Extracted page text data
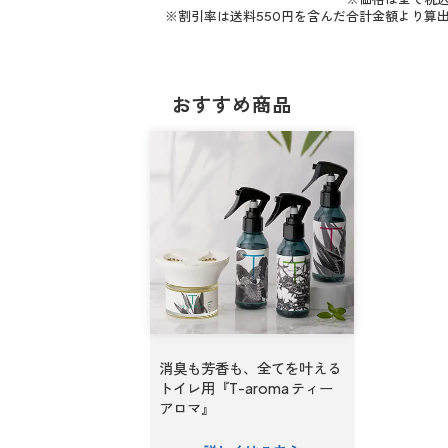
※割引率は送料550円を含んだ合計金額より算
おすすめ商品
消臭も芳香も、全てを叶える
トイレ用『T-aroma ティー
アロマ』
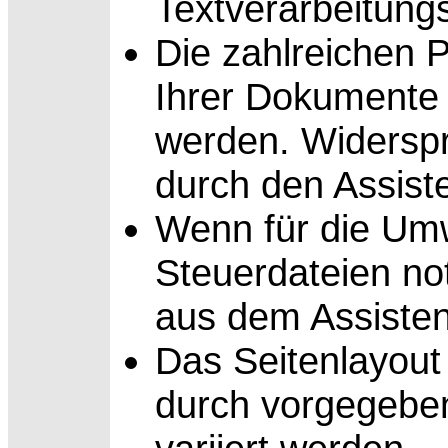
Textverarbeitun
Die zahlreichen 
Ihrer
Dokumente k
werden. Widerspr
durch den Assist
Wenn für die Um
Steuerdateien not
aus dem Assisten
Das Seitenlayou
durch vorgegebe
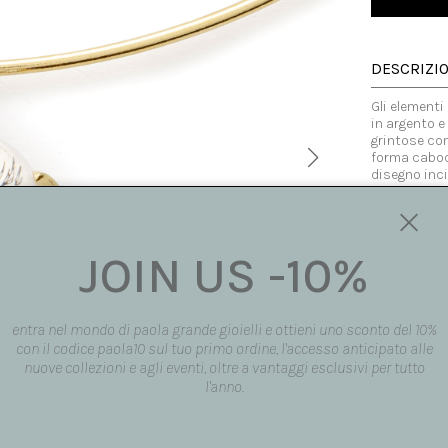
DESCRIZI
Gli elementi
in argento e
grintose come
forma caboc
disegno inci
mano dal des
Ogni pezzo è
In questo ca
nuova dalle 
JOIN US -10%
resurrezione
'Flame'.
Il girocollo,
comoda e ve
entra nel mondo di paola grande gioielli e ottieni uno sconto del 10%
In alternati
con il codice paola10 sul tuo primo ordine, l'accesso anticipato alle
nuove collezioni e agli eventi, oltre a vantaggi esclusivi per tutto
Made in Italy
l'anno.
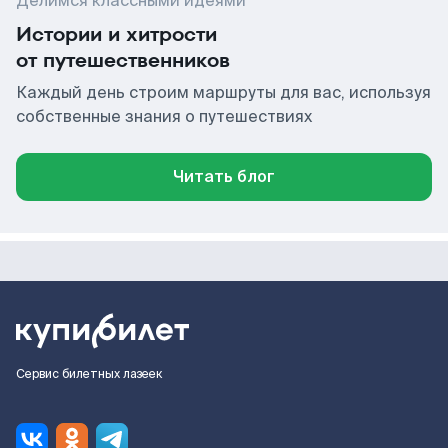
Делимся классными идеями
Истории и хитрости
от путешественников
Каждый день строим маршруты для вас, используя
собственные знания о путешествиях
Читать блог
Сервис билетных лазеек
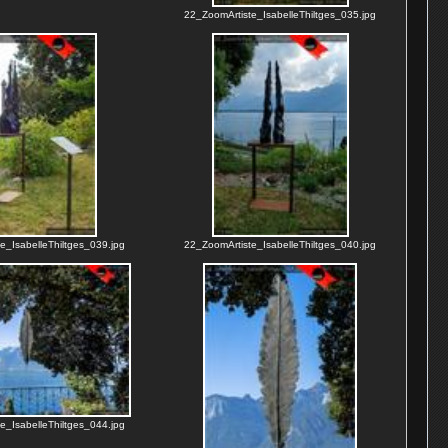
22_ZoomArtiste_IsabelleThiltges_035.jpg
e_IsabelleThiltges_039.jpg
22_ZoomArtiste_IsabelleThiltges_040.jpg
e_IsabelleThiltges_044.jpg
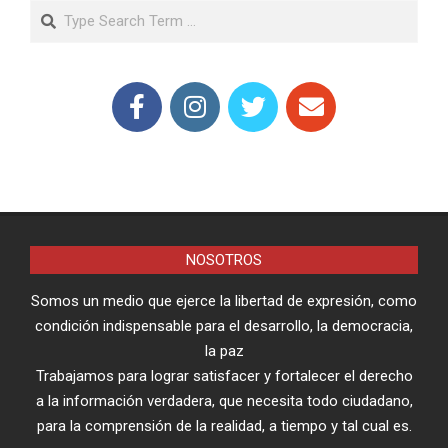
Search
NOSOTROS
Somos un medio que ejerce la libertad de expresión, como
condición indispensable para el desarrollo, la democracia,
la paz
Trabajamos para lograr satisfacer y fortalecer el derecho
a la información verdadera, que necesita todo ciudadano,
para la comprensión de la realidad, a tiempo y tal cual es.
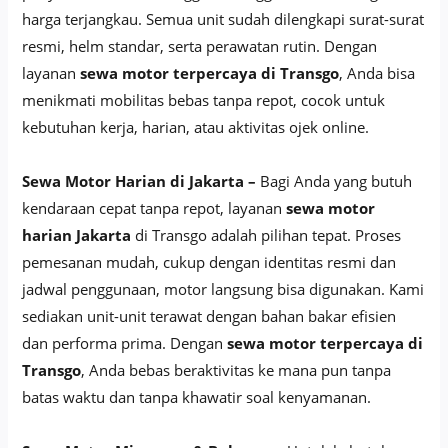
harga terjangkau. Semua unit sudah dilengkapi surat-surat
resmi, helm standar, serta perawatan rutin. Dengan
layanan
sewa motor terpercaya di Transgo
, Anda bisa
menikmati mobilitas bebas tanpa repot, cocok untuk
kebutuhan kerja, harian, atau aktivitas ojek online.
Sewa Motor Harian di Jakarta –
Bagi Anda yang butuh
kendaraan cepat tanpa repot, layanan
sewa motor
harian Jakarta
di Transgo adalah pilihan tepat. Proses
pemesanan mudah, cukup dengan identitas resmi dan
jadwal penggunaan, motor langsung bisa digunakan. Kami
sediakan unit-unit terawat dengan bahan bakar efisien
dan performa prima. Dengan
sewa motor terpercaya di
Transgo
, Anda bebas beraktivitas ke mana pun tanpa
batas waktu dan tanpa khawatir soal kenyamanan.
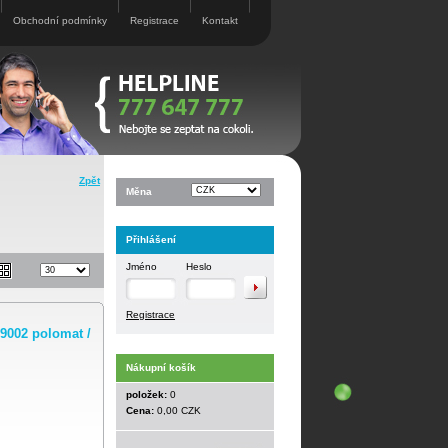
Obchodní podmínky
Registrace
Kontakt
Zpět
Měna
Přihlášení
Jméno
Heslo
Registrace
9002 polomat /
Nákupní košík
položek:
0
Cena:
0,00 CZK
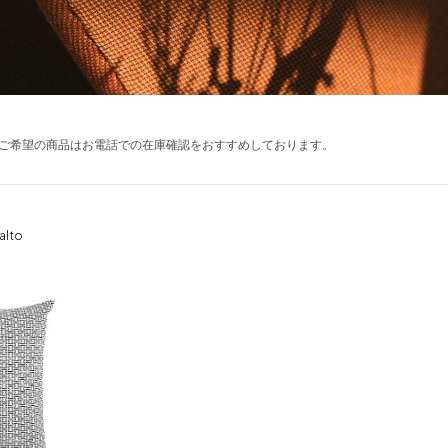
ご希望の商品はお電話での在庫確認をおすすめしております。
Aalto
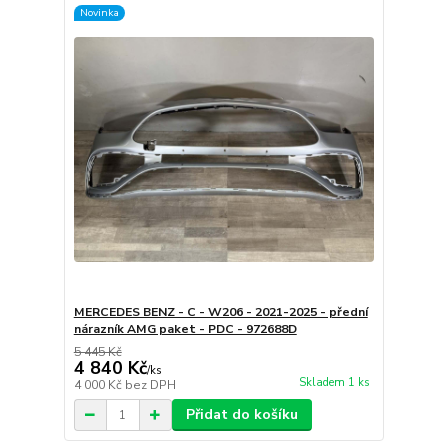
Novinka
MERCEDES BENZ - C - W206 - 2021-2025 - přední
nárazník AMG paket - PDC - 972688D
5 445 Kč
4 840 Kč
/
ks
Skladem 1 ks
4 000 Kč
bez DPH
Přidat do košíku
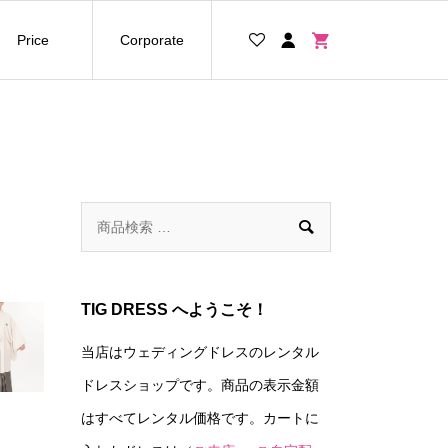
Price
Corporate

TIG DRESS へようこそ！
当店はウェディングドレスのレンタル
ドレスショップです。商品の表示金額
はすべてレンタル価格です。カートに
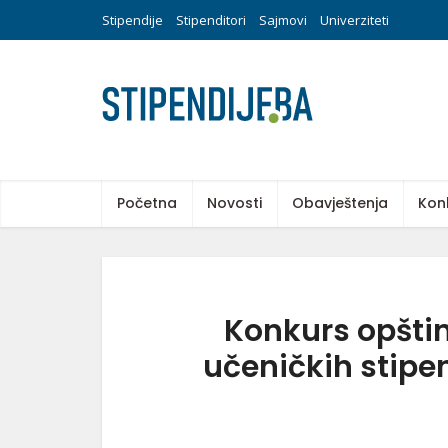
Stipendije
Stipenditori
Sajmovi
Univerziteti
Početna
Novosti
Obavještenja
Kon
Konkurs opštin
učeničkih stipen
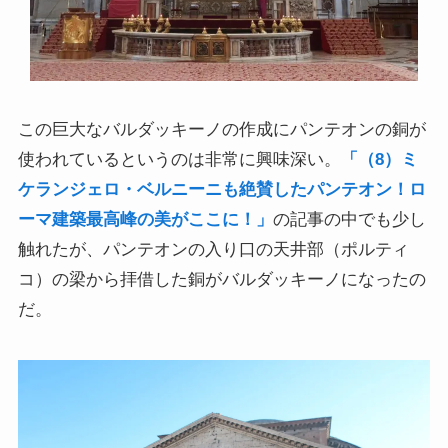
この巨大なバルダッキーノの作成にパンテオンの銅が
使われているというのは非常に興味深い。
「（8）ミ
ケランジェロ・ベルニーニも絶賛したパンテオン！ロ
ーマ建築最高峰の美がここに！」
の記事の中でも少し
触れたが、パンテオンの入り口の天井部（ポルティ
コ）の梁から拝借した銅がバルダッキーノになったの
だ。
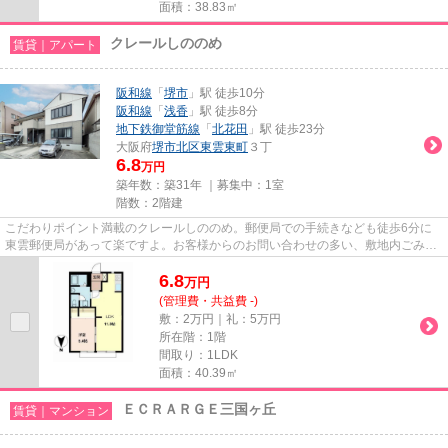
面積：38.83㎡
クレールしののめ
賃貸｜アパート
阪和線
「
堺市
」駅 徒歩10分
阪和線
「
浅香
」駅 徒歩8分
地下鉄御堂筋線
「
北花田
」駅 徒歩23分
大阪府
堺市北区
東雲東町
３丁
6.8
万円
築年数：築31年 ｜募集中：
1室
階数：2階建
こだわりポイント満載のクレールしののめ。郵便局での手続きなども徒歩6分に
東雲郵便局があって楽ですよ。お客様からのお問い合わせの多い、敷地内ごみ置
き場があります。通勤やお出か...
6.8
万
円
(管理費・共益費 -)
敷：2万円｜礼：5万円
所在階：1階
間取り：1LDK
面積：40.39㎡
ＥＣＲＡＲＧＥ三国ヶ丘
賃貸｜マンション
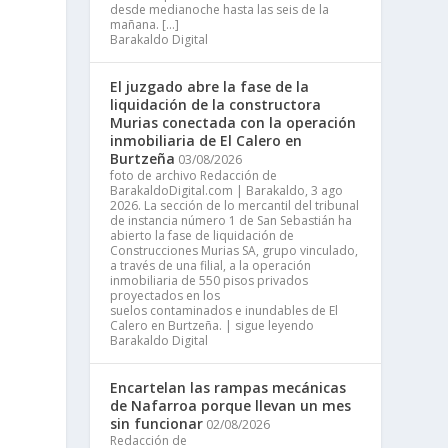
desde medianoche hasta las seis de la
mañana. […]
Barakaldo Digital
El juzgado abre la fase de la
liquidación de la constructora
Murias conectada con la operación
inmobiliaria de El Calero en
Burtzeña
03/08/2026
foto de archivo Redacción de
BarakaldoDigital.com | Barakaldo, 3 ago
2026. La sección de lo mercantil del tribunal
de instancia número 1 de San Sebastián ha
abierto la fase de liquidación de
Construcciones Murias SA, grupo vinculado,
a través de una filial, a la operación
inmobiliaria de 550 pisos privados
proyectados en los
suelos contaminados e inundables de El
Calero en Burtzeña. | sigue leyendo
Barakaldo Digital
Encartelan las rampas mecánicas
de Nafarroa porque llevan un mes
sin funcionar
02/08/2026
Redacción de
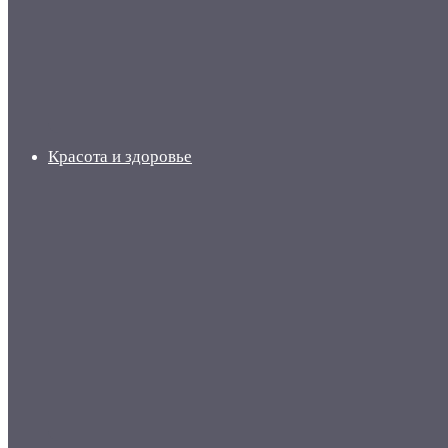
Красота и здоровье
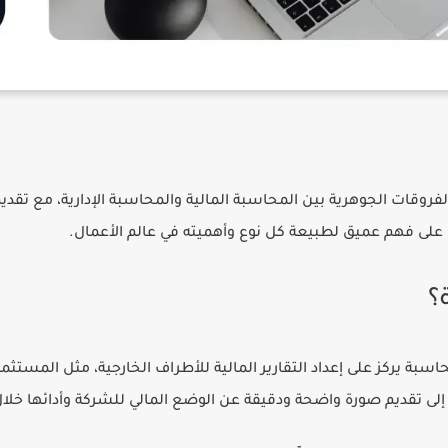
قات الجوهرية بين المحاسبة المالية والمحاسبة الإدارية، مع تقدي
على فهم عميق لطبيعة كل نوع وأهميته في عالم الأعمال.
؟
سبة يركز على إعداد التقارير المالية للأطراف الخارجية، مثل المستثم
لى تقديم صورة واضحة ودقيقة عن الوضع المالي للشركة وأدائها خلال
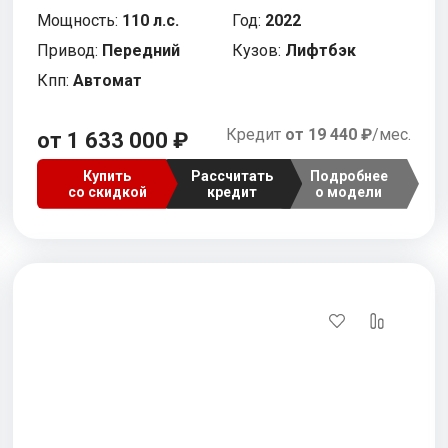
Мощность:
110 л.с.
Год:
2022
Привод:
Передний
Кузов:
Лифтбэк
Кпп:
Автомат
Кредит
от 19 440 ₽
/мес.
от 1 633 000 ₽
Купить
Рассчитать
Подробнее
со скидкой
кредит
о модели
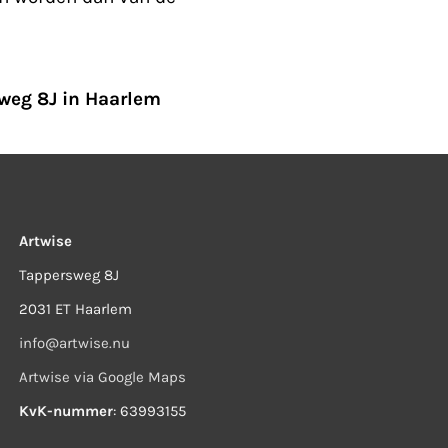
weg 8J in Haarlem
Artwise
Tappersweg 8J
2031 ET Haarlem
info@artwise.nu
Artwise via Google Maps
KvK-nummer
: 63993155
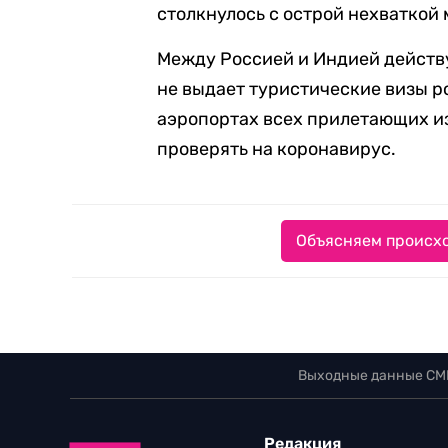
столкнулось с острой нехваткой
Между Россией и Индией действ
не выдает туристические визы р
аэропортах всех прилетающих 
проверять на коронавирус.
Объясняем происхо
Выходные данные СМ
Редакция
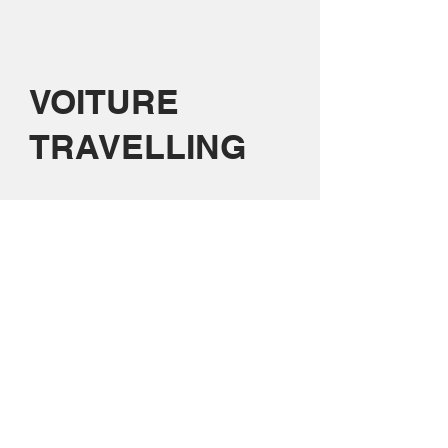
VOITURE
TRAVELLING
Équipée pour les tournages mobiles, la
Twizgrip dispose d'accroches caméras
(Steadicam, Black Arm), d'une structure
aluminium pour fixer de la lumière, ainsi que
d’un attelage pour tracter une remorque.
Avec une autonomie de 80 km rechargeable
en 1h30, elle peut être livrée avec une
batterie additionnelle (Powerbank) permettant
d’alimenter tout type d’équipement
électrique.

DIRECTIVE ▸ Wherever a line above contains "tanpa", copy that line.

SOLUTION BELOW ▸
menikmati mobilitas bebas tanpa repot, cocok untuk
kendaraan cepat tanpa repot, layanan
, Anda bebas beraktivitas ke mana pun tanpa
batas waktu dan tanpa khawatir soal kenyamanan.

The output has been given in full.